Rejected, beaten, disfigured, unable to help himself, scorned, the priest and Levite may even have wondered if he was actually alive. All this happening on his journey down from Jerusalem, the place of worship and forgiveness, to Jericho, not only a city most famous for being sacked, but also a place some 3500 feet below Jerusalem. It’s almost a thousand feet below sea level. This man is descending into the earth from the mountaintop. And he is captured, attacked, everything he has is taken away from him.

Who is this man? It is surely Jesus, your neighbor and mine, the one who seems to have nothing to offer, the one who is unloved and who, in his humiliation has nothing to give us.

last, lost, least, lonely

stricken, smitten and afflicted, ‘tis he

How do we love Jesus? How does this foreigner, the one who was at enmity with God, the Samaritan, someone called from afar, like you and like me, love the man of sorrows?

interrupts life
risks time - cares for him and puts him on his animal so the Samaritan has to walk
risks credit - gives him all he needs
risks attack - there are enemies in the area, remember?
loves his neighbor

If this is all the parable says, we leave you short. We have left you with the Law. We’ve already established that we don’t love God well enough and that we don’t love our neighbor as ourself. As we’ve described the neighbor it looks worse and worse. There are three responses we can have.

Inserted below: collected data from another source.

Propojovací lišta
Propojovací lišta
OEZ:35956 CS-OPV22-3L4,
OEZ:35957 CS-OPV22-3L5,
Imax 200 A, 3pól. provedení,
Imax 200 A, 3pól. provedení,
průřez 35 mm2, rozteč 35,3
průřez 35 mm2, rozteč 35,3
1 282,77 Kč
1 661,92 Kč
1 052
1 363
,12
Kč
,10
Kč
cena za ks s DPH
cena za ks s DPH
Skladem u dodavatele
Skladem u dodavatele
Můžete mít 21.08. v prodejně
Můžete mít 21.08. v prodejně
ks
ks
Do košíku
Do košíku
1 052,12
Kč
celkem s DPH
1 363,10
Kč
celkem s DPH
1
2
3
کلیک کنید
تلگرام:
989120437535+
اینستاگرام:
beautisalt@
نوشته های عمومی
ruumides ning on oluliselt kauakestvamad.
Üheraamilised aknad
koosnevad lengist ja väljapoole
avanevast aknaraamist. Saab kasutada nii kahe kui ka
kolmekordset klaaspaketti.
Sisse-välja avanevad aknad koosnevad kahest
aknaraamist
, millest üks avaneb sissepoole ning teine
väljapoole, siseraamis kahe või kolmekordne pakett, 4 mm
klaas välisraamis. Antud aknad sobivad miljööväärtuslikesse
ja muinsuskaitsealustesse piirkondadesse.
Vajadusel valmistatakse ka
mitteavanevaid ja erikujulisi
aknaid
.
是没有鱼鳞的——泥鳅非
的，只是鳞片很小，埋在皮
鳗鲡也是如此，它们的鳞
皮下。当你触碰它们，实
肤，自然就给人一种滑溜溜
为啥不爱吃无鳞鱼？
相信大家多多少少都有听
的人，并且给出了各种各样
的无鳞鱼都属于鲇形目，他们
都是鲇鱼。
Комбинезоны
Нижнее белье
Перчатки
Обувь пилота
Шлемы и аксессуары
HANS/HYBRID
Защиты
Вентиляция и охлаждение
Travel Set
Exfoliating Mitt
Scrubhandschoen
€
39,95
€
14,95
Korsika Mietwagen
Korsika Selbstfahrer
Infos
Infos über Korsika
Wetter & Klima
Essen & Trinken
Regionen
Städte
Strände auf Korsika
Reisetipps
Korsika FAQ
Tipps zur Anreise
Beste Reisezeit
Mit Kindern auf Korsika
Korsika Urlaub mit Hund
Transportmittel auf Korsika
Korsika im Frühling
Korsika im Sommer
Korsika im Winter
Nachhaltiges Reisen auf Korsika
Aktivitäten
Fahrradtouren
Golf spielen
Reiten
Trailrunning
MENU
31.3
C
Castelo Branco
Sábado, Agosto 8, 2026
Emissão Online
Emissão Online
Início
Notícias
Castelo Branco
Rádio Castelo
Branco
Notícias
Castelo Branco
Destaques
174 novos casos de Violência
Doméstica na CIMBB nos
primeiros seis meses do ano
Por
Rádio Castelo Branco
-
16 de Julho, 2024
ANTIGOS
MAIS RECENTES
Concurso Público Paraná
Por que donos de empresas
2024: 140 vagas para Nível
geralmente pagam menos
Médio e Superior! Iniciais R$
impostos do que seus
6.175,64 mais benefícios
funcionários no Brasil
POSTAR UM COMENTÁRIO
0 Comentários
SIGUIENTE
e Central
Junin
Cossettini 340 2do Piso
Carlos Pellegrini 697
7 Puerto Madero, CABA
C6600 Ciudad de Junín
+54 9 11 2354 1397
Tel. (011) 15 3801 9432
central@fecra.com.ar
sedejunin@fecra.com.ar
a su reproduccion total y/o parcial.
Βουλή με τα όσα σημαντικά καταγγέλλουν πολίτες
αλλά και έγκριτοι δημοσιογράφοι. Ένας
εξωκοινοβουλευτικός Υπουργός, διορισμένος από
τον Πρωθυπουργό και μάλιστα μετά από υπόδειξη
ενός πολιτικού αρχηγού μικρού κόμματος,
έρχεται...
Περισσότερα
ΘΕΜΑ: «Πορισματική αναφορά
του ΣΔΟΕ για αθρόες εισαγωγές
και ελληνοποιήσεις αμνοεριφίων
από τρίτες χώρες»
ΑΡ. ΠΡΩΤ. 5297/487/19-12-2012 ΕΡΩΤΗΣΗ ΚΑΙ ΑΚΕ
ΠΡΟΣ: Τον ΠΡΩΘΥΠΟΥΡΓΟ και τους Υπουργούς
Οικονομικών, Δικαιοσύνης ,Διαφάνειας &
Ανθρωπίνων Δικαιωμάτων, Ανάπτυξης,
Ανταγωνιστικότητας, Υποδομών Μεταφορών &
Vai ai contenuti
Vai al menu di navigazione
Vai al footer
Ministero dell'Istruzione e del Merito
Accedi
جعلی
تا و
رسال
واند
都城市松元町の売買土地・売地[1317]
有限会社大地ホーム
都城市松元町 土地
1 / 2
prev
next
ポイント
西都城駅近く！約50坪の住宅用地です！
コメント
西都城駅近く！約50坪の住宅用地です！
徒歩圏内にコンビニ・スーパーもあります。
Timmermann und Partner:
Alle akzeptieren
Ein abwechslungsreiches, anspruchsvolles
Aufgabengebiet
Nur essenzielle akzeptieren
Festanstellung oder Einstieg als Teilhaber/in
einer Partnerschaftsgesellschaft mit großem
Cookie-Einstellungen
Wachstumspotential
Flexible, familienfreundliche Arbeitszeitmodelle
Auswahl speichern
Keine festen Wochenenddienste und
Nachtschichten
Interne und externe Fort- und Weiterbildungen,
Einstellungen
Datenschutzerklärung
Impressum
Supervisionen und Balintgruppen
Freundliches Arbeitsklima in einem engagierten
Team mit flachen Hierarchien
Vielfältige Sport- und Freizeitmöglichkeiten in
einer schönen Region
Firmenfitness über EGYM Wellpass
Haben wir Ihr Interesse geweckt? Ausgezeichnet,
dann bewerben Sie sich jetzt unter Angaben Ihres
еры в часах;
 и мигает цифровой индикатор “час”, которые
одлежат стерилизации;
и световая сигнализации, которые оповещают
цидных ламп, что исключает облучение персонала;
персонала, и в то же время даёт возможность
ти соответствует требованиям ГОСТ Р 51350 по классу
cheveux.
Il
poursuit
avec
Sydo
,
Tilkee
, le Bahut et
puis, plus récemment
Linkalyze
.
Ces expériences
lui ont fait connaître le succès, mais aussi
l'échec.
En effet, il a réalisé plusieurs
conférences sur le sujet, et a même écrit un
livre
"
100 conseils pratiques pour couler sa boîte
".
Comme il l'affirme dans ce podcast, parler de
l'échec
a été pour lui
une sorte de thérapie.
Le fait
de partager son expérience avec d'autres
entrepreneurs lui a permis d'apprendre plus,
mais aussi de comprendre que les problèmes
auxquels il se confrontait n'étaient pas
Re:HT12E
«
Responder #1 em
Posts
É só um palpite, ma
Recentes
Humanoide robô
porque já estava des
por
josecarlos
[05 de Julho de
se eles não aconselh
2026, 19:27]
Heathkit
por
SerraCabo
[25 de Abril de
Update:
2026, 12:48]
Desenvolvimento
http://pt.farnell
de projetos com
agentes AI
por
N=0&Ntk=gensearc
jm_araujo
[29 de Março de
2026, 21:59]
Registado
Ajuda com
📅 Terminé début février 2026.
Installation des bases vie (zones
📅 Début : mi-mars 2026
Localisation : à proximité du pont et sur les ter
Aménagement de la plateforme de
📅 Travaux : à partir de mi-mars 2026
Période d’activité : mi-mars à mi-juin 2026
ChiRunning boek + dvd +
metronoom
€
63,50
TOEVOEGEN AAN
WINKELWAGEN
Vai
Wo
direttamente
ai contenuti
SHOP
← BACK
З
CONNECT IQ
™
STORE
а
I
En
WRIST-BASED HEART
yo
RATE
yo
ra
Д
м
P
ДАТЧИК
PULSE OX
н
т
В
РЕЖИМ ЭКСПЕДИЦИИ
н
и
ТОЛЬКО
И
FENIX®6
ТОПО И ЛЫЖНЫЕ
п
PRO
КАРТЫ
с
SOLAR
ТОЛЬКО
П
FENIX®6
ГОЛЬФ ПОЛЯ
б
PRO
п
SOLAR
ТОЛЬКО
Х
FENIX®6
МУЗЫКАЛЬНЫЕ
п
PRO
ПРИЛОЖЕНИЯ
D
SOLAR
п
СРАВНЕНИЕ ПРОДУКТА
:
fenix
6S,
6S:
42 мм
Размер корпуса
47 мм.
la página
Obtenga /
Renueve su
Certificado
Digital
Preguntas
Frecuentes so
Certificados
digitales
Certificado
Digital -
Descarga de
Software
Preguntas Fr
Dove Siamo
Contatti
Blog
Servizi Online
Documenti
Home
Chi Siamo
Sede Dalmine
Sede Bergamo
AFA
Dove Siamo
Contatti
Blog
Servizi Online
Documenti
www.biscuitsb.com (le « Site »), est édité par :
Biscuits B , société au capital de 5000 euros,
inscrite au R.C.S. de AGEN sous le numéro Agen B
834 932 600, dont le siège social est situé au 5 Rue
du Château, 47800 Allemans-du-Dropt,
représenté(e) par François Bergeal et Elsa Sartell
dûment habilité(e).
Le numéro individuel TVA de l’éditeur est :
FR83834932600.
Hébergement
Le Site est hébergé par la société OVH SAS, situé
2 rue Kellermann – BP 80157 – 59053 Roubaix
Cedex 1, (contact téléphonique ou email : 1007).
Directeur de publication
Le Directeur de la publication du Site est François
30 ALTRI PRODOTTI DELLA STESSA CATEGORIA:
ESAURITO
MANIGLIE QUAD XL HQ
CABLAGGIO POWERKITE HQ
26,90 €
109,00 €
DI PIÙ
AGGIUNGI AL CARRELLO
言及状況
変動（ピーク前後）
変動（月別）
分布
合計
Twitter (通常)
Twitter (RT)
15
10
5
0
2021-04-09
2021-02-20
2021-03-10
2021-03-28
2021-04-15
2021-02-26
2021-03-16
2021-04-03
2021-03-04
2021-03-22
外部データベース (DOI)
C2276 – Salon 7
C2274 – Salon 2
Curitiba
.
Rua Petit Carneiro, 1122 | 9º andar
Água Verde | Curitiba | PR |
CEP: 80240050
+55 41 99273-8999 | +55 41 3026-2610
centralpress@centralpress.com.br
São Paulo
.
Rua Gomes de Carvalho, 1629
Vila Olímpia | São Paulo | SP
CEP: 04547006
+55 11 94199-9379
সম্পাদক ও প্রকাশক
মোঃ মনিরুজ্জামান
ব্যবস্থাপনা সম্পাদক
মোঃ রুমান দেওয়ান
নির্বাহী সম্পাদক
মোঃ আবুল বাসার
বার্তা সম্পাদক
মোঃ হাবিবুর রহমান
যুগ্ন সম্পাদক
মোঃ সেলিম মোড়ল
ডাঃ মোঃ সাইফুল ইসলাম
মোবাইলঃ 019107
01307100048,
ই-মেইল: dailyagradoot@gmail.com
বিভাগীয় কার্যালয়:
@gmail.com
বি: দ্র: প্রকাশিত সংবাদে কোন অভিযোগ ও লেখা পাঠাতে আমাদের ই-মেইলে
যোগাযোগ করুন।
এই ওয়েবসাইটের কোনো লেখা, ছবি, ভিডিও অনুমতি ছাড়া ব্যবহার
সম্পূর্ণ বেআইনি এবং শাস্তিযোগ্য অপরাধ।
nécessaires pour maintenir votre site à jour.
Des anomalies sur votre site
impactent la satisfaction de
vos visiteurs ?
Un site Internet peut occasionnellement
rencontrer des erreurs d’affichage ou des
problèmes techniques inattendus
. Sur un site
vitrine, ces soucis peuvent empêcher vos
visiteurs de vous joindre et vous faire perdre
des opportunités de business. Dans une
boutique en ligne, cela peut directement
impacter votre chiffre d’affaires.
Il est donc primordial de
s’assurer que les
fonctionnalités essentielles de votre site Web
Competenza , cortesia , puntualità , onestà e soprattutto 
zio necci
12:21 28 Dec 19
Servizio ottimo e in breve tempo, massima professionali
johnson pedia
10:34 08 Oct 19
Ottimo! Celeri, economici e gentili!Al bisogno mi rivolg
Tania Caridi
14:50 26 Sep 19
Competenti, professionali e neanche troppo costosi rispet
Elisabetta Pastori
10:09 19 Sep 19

1) God didn’t really intend that high of a standard. We can decide that really we love God quite well and that we are loving our neighbor as well as he could expect.

Be perfect as I am perfect
Be conformed into the image of Christ
Seek and save the lost
Pray without ceasing

Lord give us repentance of our arrogant attitude that says we keep Your Law! Change our hearts!

2) God does have that high of a standard. I can’t keep God’s standard. Therefore I despair. There’s no hope at all.

If we confess our sins
Jesus loved us while we were yet sinners
The Father made the Son to become sin for us so we could be the righteousness of God in Christ.
He forgives us each and every sin.

Despair won’t cut it, then. Arrogance and despair are out. We need our third possible response.

3) Jesus, the man of sorrows, the one who suffered and died, did it all for you. He is the only one who has ever loved God perfectly and he is the only one who has ever loved his neighbor as himself. He has done this. He died doing it. And he rose from the dead so that all who believe his promises may have his perfect life.

Trust that Jesus is the savior of the world.
Trust that Jesus is your savior.
Come to him again and again, receiving his forgiveness, which we can never earn ourselves.

The Lord’s table is a time of repentance and restoration. It’s a time when Jesus gives himself in a very concrete way, in true body and blood for you, for your forgiveness. It’s a means of receiving the forgiveness we need. As we prepare for the Lord’s table, may he create in us a clean and new heart, filling us with repentance and pouring out his grace upon us. Jesus has loved you, his neighbor, as he loves himself. He will rescue you.